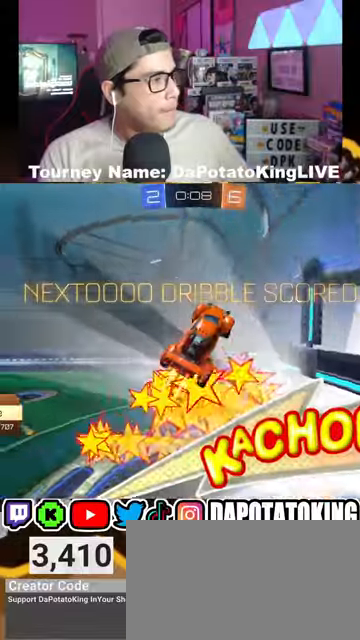
Gameplay with a controller (Xbox layout); each line is a JSON object with the inputs held at the frame after it. "events" lists button and stick changes between this image and that frame as [ms after this image, input, new state], when the widget could be followed in between.
{"buttons": [], "left_stick": "center", "right_stick": "center", "events": [[367, "A", "down"], [467, "A", "up"]]}
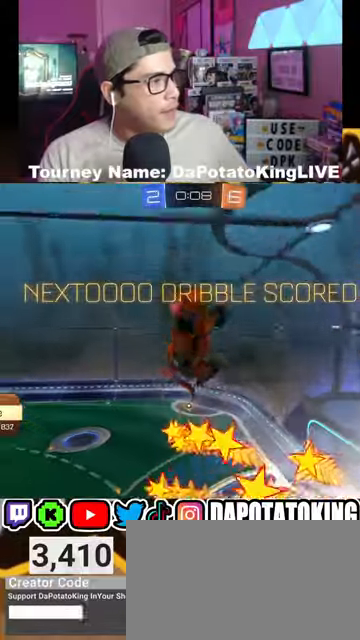
{"buttons": [], "left_stick": "center", "right_stick": "center", "events": []}
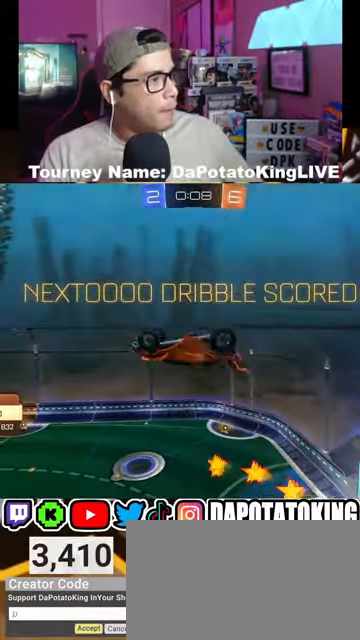
{"buttons": [], "left_stick": "center", "right_stick": "center", "events": []}
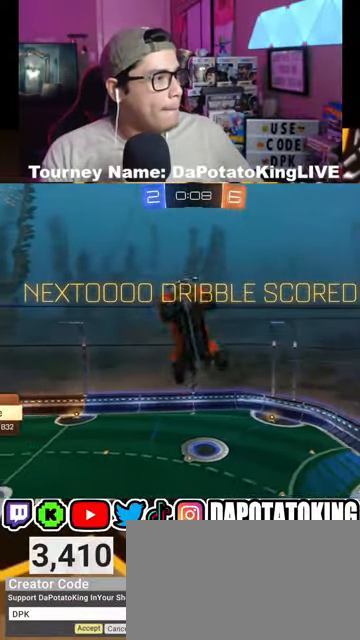
{"buttons": [], "left_stick": "center", "right_stick": "center", "events": []}
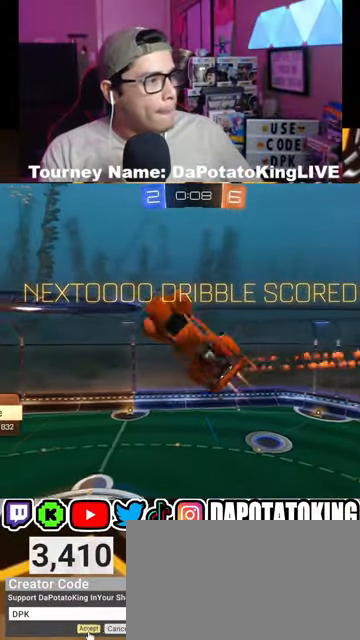
{"buttons": [], "left_stick": "center", "right_stick": "center", "events": [[267, "A", "down"], [433, "A", "up"]]}
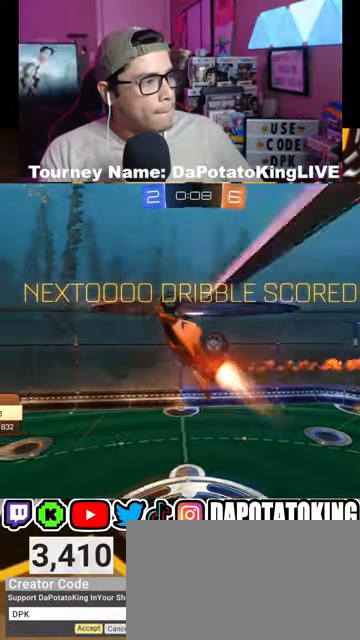
{"buttons": [], "left_stick": "center", "right_stick": "center", "events": []}
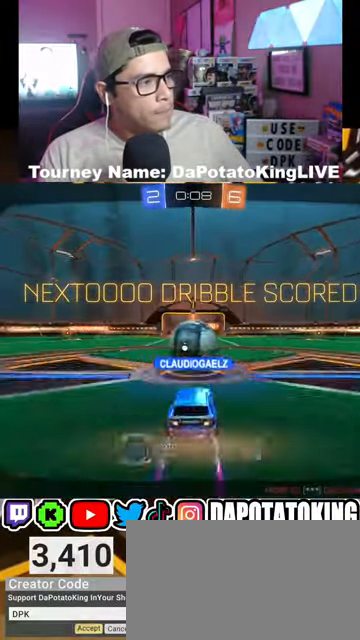
{"buttons": [], "left_stick": "center", "right_stick": "center", "events": []}
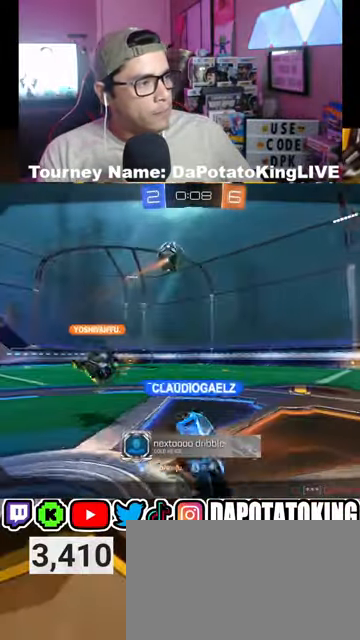
{"buttons": [], "left_stick": "center", "right_stick": "center", "events": []}
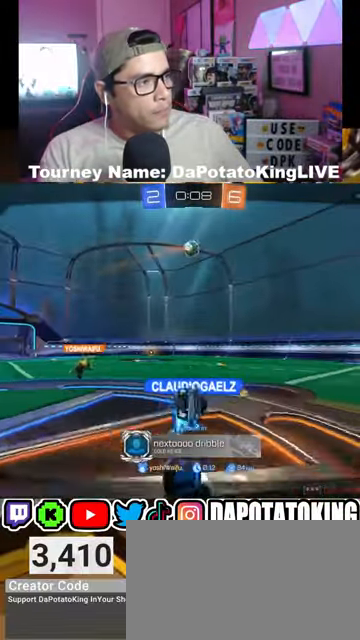
{"buttons": [], "left_stick": "center", "right_stick": "center", "events": []}
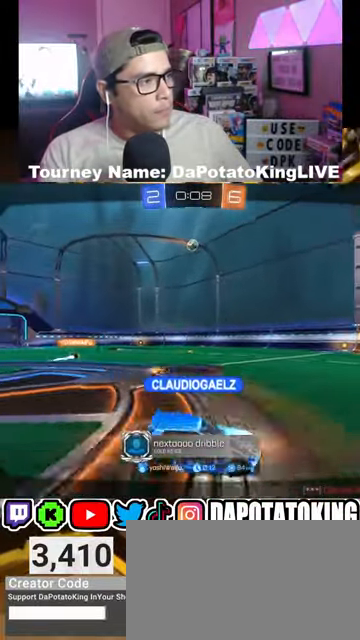
{"buttons": [], "left_stick": "center", "right_stick": "center", "events": []}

********************

**Exercise description:**
Output all the entries exactly, minus any pictures.

**Answer to this task:**
Gameplay with a controller (Xbox layout); each line is a JSON object with the inputs held at the frame after it. "events" lists button and stick changes between this image and that frame as [ms after this image, input, new state], when the widget could be followed in between.
{"buttons": [], "left_stick": "center", "right_stick": "center", "events": [[367, "A", "down"], [467, "A", "up"]]}
{"buttons": [], "left_stick": "center", "right_stick": "center", "events": []}
{"buttons": [], "left_stick": "center", "right_stick": "center", "events": []}
{"buttons": [], "left_stick": "center", "right_stick": "center", "events": []}
{"buttons": [], "left_stick": "center", "right_stick": "center", "events": [[267, "A", "down"], [433, "A", "up"]]}
{"buttons": [], "left_stick": "center", "right_stick": "center", "events": []}
{"buttons": [], "left_stick": "center", "right_stick": "center", "events": []}
{"buttons": [], "left_stick": "center", "right_stick": "center", "events": []}
{"buttons": [], "left_stick": "center", "right_stick": "center", "events": []}
{"buttons": [], "left_stick": "center", "right_stick": "center", "events": []}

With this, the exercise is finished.